■ PROVIDED RECORDS:

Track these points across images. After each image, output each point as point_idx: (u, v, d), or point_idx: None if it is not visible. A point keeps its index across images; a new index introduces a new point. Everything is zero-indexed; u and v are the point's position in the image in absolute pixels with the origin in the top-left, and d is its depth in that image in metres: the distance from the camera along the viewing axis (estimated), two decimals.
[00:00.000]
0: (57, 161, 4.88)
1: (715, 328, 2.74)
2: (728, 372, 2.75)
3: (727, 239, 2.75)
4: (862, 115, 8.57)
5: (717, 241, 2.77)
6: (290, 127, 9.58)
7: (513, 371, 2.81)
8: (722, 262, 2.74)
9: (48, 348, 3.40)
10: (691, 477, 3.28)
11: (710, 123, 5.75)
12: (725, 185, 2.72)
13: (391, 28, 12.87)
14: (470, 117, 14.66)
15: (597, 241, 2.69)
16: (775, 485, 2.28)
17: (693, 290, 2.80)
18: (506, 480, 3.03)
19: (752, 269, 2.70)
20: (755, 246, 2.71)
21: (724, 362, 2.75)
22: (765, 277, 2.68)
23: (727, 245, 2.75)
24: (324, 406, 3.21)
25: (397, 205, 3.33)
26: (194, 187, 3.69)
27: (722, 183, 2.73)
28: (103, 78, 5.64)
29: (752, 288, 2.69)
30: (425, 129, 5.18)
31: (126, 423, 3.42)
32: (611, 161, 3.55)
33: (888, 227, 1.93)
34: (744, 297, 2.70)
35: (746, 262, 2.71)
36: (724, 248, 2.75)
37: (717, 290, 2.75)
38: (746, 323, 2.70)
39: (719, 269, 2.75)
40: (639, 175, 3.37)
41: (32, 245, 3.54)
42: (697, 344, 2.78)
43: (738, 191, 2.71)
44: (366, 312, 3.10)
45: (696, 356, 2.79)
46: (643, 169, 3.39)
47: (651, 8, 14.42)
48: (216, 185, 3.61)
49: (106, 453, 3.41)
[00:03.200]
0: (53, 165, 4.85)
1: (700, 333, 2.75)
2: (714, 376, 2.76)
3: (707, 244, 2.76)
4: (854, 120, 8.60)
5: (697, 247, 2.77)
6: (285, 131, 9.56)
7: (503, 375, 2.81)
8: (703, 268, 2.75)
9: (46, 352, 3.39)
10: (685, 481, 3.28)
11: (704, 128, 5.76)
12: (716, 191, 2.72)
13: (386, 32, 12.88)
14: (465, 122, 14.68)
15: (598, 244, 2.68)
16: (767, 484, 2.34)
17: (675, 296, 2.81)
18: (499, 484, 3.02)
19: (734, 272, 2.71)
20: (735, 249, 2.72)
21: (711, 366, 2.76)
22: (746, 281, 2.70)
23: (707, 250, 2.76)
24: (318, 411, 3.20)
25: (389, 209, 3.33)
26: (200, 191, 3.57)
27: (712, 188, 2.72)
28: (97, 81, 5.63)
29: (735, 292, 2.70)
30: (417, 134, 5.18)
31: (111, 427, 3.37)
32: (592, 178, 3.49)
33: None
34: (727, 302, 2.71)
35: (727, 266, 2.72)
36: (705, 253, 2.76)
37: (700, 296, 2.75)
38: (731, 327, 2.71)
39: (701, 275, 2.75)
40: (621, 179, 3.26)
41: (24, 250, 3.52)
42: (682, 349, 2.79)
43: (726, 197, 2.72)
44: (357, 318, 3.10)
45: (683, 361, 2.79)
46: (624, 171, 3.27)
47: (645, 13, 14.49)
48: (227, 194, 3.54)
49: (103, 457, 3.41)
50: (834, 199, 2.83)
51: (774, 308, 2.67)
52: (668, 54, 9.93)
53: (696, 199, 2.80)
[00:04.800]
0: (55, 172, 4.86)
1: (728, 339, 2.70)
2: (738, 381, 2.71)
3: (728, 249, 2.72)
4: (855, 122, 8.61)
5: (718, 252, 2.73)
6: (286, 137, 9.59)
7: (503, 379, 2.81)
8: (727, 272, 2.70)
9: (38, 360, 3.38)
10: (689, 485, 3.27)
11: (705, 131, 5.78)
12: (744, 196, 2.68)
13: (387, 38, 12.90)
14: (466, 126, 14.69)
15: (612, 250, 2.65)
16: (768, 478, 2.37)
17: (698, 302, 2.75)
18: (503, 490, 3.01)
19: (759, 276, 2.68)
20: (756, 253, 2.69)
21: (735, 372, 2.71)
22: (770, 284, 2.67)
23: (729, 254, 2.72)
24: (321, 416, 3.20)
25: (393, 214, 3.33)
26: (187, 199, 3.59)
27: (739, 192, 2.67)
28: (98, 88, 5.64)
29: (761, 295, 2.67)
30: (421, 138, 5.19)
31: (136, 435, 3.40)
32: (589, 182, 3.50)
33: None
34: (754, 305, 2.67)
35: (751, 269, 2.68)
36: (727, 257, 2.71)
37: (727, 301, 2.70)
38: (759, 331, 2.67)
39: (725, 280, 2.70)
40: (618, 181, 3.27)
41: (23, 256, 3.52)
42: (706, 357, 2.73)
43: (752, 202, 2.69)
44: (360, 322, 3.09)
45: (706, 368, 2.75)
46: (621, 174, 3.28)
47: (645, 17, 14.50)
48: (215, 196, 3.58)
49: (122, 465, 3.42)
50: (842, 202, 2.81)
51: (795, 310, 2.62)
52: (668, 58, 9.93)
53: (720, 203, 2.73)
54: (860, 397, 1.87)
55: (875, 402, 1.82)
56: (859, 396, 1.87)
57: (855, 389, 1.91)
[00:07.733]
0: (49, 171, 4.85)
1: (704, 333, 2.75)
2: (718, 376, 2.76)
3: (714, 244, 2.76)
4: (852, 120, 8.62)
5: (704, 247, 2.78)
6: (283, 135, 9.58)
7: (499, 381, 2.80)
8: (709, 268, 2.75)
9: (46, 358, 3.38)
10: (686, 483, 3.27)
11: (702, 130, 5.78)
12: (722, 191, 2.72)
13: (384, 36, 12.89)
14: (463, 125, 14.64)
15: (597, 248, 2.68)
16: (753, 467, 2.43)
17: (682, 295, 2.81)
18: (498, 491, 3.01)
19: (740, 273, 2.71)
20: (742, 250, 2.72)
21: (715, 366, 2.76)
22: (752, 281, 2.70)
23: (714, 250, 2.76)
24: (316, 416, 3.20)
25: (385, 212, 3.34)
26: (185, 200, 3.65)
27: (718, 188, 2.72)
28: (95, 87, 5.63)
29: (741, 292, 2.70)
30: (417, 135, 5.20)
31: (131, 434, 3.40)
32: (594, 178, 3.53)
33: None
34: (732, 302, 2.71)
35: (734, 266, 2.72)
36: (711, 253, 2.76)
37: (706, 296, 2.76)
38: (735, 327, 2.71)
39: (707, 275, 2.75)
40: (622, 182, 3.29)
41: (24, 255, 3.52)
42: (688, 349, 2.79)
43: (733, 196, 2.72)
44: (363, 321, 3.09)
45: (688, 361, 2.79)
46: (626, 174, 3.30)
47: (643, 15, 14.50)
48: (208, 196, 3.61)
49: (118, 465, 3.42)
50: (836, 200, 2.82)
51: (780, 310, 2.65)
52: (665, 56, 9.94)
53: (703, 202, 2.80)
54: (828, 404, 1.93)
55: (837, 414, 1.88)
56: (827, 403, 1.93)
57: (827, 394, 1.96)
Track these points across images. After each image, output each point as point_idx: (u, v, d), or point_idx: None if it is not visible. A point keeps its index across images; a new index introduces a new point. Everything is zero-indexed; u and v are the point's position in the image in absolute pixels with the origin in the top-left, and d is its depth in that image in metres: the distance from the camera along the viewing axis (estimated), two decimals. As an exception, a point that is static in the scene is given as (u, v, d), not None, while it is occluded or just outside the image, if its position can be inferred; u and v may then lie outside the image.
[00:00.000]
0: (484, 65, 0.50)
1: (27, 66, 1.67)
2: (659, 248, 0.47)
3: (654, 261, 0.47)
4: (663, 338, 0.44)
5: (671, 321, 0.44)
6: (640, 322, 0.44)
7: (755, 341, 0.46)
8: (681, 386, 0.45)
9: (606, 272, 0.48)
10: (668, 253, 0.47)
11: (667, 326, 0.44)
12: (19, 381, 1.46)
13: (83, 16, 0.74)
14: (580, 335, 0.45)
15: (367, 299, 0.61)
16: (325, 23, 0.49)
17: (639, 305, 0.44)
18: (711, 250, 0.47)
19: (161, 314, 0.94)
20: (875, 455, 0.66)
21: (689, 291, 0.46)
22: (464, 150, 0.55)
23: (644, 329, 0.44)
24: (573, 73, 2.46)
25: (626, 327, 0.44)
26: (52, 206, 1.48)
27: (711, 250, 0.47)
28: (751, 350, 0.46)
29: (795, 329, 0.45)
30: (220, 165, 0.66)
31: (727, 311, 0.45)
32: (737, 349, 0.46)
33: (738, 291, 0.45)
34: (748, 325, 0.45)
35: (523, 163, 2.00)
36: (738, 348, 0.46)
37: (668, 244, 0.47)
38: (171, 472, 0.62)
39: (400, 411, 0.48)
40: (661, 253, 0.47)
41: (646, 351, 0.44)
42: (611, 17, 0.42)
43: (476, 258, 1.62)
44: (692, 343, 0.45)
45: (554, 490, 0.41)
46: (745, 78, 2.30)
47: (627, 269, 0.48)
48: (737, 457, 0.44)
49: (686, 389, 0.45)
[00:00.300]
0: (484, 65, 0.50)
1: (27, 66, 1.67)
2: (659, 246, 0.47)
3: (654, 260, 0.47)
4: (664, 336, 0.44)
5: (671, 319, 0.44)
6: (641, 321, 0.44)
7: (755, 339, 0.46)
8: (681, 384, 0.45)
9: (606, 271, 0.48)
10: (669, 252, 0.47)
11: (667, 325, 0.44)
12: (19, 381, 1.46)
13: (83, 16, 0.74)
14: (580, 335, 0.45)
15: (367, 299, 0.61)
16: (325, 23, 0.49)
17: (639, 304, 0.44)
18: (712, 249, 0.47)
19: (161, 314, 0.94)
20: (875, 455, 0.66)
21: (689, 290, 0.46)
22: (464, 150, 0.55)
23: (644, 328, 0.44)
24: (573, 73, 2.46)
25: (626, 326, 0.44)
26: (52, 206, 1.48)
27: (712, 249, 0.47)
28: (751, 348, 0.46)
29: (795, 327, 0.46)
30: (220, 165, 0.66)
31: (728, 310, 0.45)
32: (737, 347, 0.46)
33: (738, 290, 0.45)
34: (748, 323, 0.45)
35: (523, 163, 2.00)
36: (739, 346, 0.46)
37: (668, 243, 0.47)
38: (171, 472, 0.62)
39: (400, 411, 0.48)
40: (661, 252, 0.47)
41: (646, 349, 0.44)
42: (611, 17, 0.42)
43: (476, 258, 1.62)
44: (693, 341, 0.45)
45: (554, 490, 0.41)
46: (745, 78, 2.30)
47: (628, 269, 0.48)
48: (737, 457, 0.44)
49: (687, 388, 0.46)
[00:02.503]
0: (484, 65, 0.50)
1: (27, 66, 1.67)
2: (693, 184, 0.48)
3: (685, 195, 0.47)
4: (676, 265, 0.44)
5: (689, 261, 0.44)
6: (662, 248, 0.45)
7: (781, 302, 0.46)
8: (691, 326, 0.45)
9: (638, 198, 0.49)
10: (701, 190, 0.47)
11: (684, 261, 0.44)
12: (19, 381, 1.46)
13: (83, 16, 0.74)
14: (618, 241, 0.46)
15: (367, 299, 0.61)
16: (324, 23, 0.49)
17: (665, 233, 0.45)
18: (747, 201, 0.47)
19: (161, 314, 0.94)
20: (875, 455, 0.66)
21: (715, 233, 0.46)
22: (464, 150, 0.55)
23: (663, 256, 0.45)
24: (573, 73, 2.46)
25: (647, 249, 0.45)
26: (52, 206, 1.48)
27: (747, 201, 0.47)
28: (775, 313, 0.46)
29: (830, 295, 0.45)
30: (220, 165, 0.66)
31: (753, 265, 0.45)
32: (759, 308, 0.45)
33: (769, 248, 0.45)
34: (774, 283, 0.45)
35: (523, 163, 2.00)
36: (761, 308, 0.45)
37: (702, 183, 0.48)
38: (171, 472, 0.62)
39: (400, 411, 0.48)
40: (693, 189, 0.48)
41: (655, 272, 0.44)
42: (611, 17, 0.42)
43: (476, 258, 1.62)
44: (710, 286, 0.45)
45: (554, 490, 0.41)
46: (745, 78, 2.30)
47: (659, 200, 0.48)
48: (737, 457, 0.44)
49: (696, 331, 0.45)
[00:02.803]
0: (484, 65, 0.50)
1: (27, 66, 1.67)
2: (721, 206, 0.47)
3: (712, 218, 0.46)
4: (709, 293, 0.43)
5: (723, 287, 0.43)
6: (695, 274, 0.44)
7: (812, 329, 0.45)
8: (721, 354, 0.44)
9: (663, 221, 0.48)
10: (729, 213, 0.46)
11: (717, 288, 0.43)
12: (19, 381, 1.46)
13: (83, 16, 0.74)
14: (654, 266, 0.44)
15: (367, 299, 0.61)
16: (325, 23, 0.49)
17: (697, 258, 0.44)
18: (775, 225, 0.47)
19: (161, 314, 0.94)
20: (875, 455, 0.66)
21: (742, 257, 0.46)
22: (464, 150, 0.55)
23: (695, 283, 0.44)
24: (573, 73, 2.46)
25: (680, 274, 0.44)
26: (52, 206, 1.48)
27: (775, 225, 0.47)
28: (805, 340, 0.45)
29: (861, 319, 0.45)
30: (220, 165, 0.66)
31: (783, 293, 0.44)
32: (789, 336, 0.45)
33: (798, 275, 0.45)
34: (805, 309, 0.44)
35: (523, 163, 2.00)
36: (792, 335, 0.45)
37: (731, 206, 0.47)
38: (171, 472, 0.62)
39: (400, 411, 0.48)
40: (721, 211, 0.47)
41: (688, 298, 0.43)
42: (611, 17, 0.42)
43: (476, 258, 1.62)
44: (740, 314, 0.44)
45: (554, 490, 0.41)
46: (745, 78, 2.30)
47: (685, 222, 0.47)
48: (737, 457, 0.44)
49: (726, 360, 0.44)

■ DIRECTIONS: Print exactly, and only, the lines from the line containing "4: (709, 293, 0.43)" through the final line of the records, both included.

■ FINISHED EXERCISE:
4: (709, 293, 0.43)
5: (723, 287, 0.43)
6: (695, 274, 0.44)
7: (812, 329, 0.45)
8: (721, 354, 0.44)
9: (663, 221, 0.48)
10: (729, 213, 0.46)
11: (717, 288, 0.43)
12: (19, 381, 1.46)
13: (83, 16, 0.74)
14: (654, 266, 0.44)
15: (367, 299, 0.61)
16: (325, 23, 0.49)
17: (697, 258, 0.44)
18: (775, 225, 0.47)
19: (161, 314, 0.94)
20: (875, 455, 0.66)
21: (742, 257, 0.46)
22: (464, 150, 0.55)
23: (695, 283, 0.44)
24: (573, 73, 2.46)
25: (680, 274, 0.44)
26: (52, 206, 1.48)
27: (775, 225, 0.47)
28: (805, 340, 0.45)
29: (861, 319, 0.45)
30: (220, 165, 0.66)
31: (783, 293, 0.44)
32: (789, 336, 0.45)
33: (798, 275, 0.45)
34: (805, 309, 0.44)
35: (523, 163, 2.00)
36: (792, 335, 0.45)
37: (731, 206, 0.47)
38: (171, 472, 0.62)
39: (400, 411, 0.48)
40: (721, 211, 0.47)
41: (688, 298, 0.43)
42: (611, 17, 0.42)
43: (476, 258, 1.62)
44: (740, 314, 0.44)
45: (554, 490, 0.41)
46: (745, 78, 2.30)
47: (685, 222, 0.47)
48: (737, 457, 0.44)
49: (726, 360, 0.44)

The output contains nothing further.